The next alarm at 6 is accompanied by her husband’s desperate attempts to get the girls out of their beds, even as those two whine and scream at their father to let them sleep for “just a little longer”. An everyday affair, she knows he’ll handle it and get her daughters to make it in time for their school bus. She finds her duties rather peaceful. Sure, the kitchen is not the most pleasant place to be in. But she merely has to deal with herself and her things. So while the breakfast and the water bottle and the tiffin box are set on the table with a deliberate loud thud, it is her sign to her husband that the girls should be wearing their shoes by now. She wrestles with their school bags while her seven year old and ten year old eat their cereal and fruit. The parents both kiss them goodbye and get back to work. He goes in first. He always wins and takes the shower before her. Meanwhile, she lays his clothes on the bed and food on the table. By the time it is her turn, it is time for him to leave for work. So she sets him off before getting ready herself.
It was force of habit for her to ensure that her bag had everything from her files to documents to papers to laptop and her make-up set. She opens the door to her maid at the same time while fitting her feet into her Charles & Keith pumps that she wears to work. Rest assured, she makes it a point to awaken her maid with a brief reminder about the dishes to be prepared for lunch for her daughters and about the corners of the house that need cleaning, and she is good to go. She grabs the keys and pushes them in to start her car as she races to reach work on time. Punctuality is one of her master-plays. She is hardly ever late. An icing on top, her boss never fails to take note of that. Nevertheless, a sigh of relief is natural and almost instinctive as she settles in her seat and her cabin, ready to begin with the day’s work. As the last alarm of her office clock goes off, she gets up only once she is satisfied and content with the completion of the day’s assignments. Puffed up with the fulfillment of another loyal day at service, she heads back home, reaching in time before the maid leaves. Nothing soothes her as much as the smiling faces of her two little daughters. Her husband walks in the middle of her natter with her kids as they hop around the house with stories of how they aced the spelling test in class. The rattling goes on till dinner time, their most awaited meal of the day. Dinner was the time when all four of them would get together and celebrate all that family love. They were a proud family and each one of them applauded the other for doing their job right. But she never understood why, her husband always raised a toast to her in order “to celebrate motherhood and womanhood and the exemplification of the perfect blend of the two”. He would remind their children every night before tucking them into bed that their mother is the strongest person he knew. He would never go off to sleep before silently thanking God for his wife and for making her the mother of his kids.
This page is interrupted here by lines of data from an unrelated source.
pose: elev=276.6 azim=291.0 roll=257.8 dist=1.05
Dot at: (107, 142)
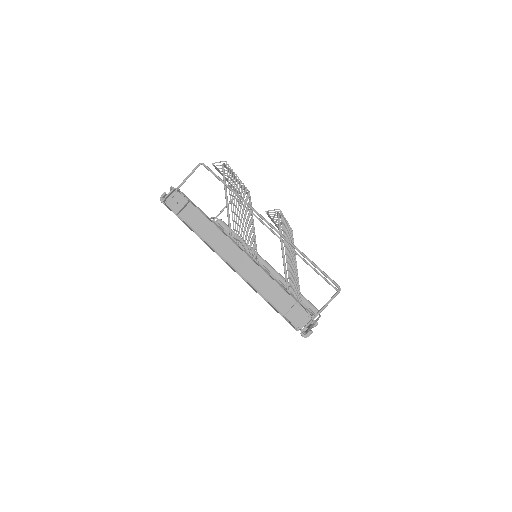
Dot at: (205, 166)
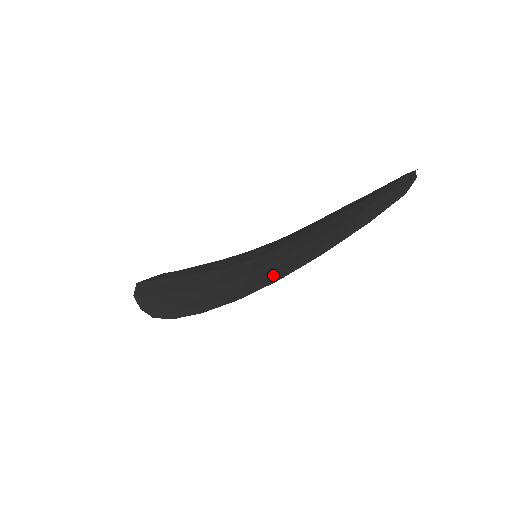
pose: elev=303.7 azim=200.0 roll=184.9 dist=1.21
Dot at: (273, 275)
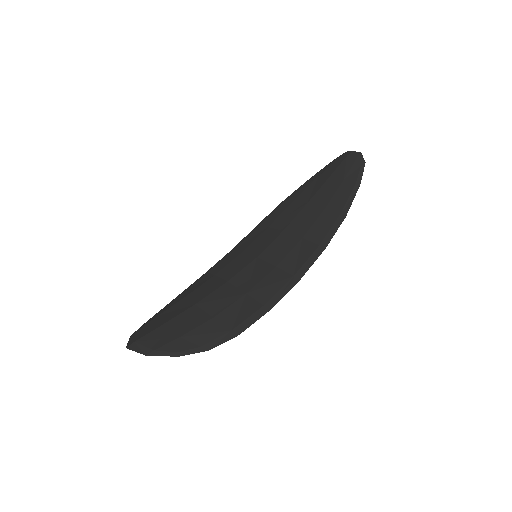
Dot at: (314, 248)
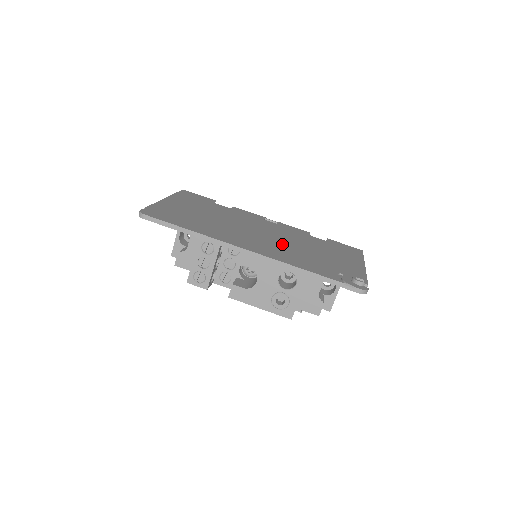
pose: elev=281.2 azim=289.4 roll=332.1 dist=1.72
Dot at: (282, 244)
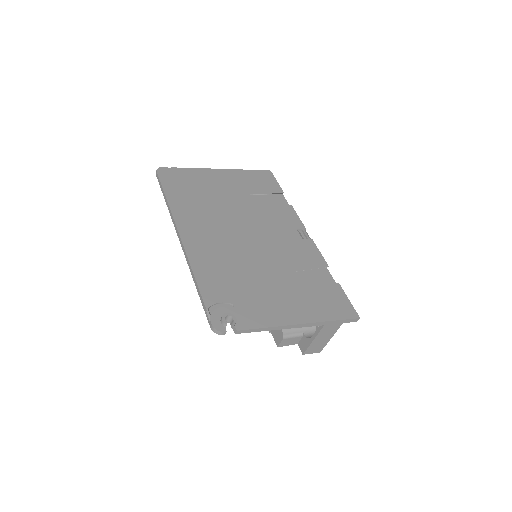
Dot at: (241, 252)
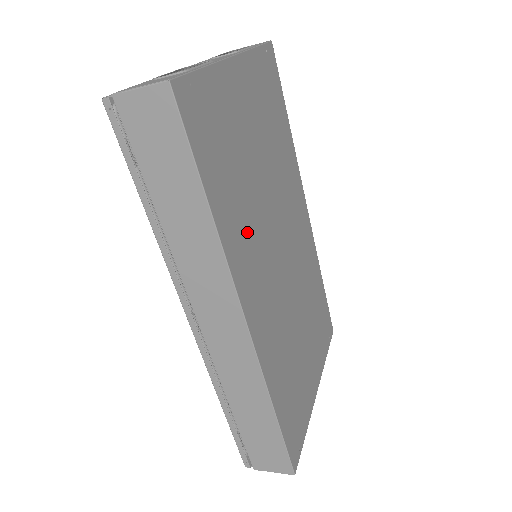
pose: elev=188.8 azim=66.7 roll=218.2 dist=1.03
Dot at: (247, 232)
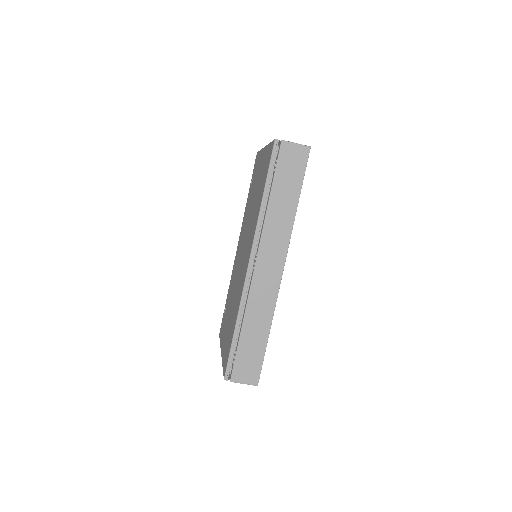
Dot at: occluded
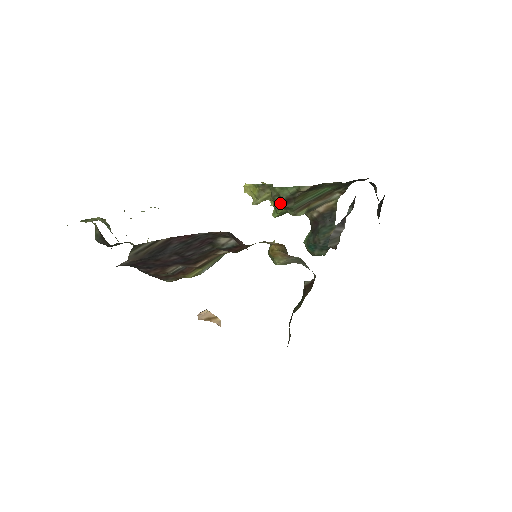
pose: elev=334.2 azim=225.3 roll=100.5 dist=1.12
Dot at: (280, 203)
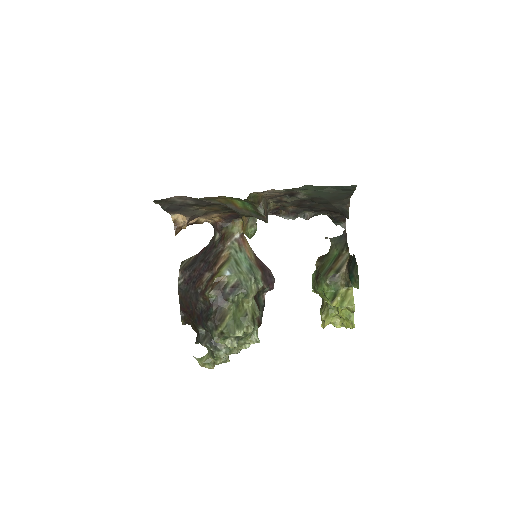
Dot at: (317, 285)
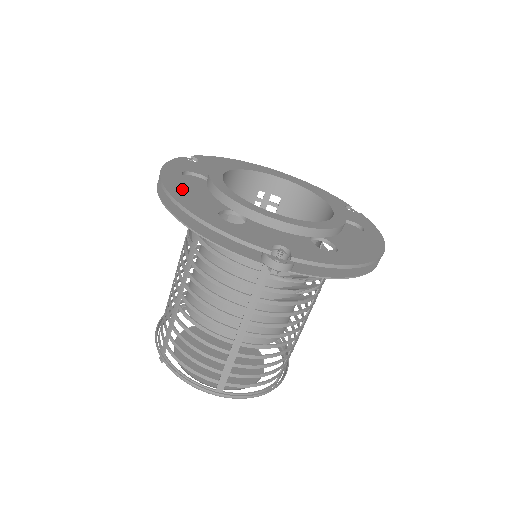
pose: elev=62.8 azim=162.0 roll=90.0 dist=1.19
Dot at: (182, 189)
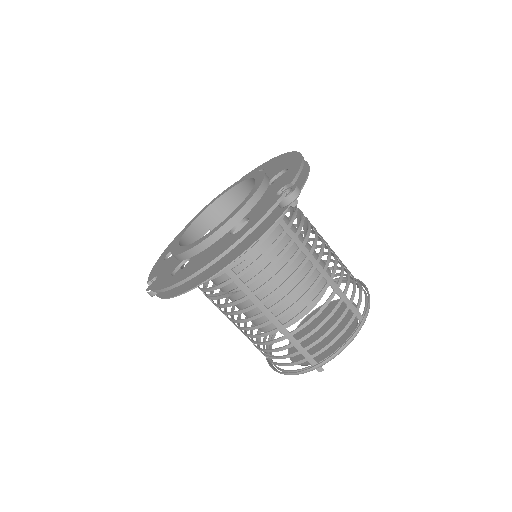
Dot at: (198, 264)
So while his day would be complete at that, his wife would lay in bed, close her eyes and picture all those women struggling to feed their families. She would visualize all those women who are involved in the battle to fight for their space in the public sphere. She would visualize all those women who vow each day that that will be the day that they would step out from behind their purdahs and face the world directly. She would visualize all these women and with heartfelt gratitude, pass a prayer and a plea to the Maker to bless them with the resources and the opportunities that she had got. She would hope with all her might and all her faith that they would come out of such petty obstacles and live fully what describes in the true sense, the life of a woman, a wife, a mother. She wished that the world would appreciate this world that also makes space for women like her, who lead their lives as ordinary as possible, yet extraordinary for themselves. She wished that all those women would get that one hour in the morning, to themselves, their moments, their time, their sanctuary.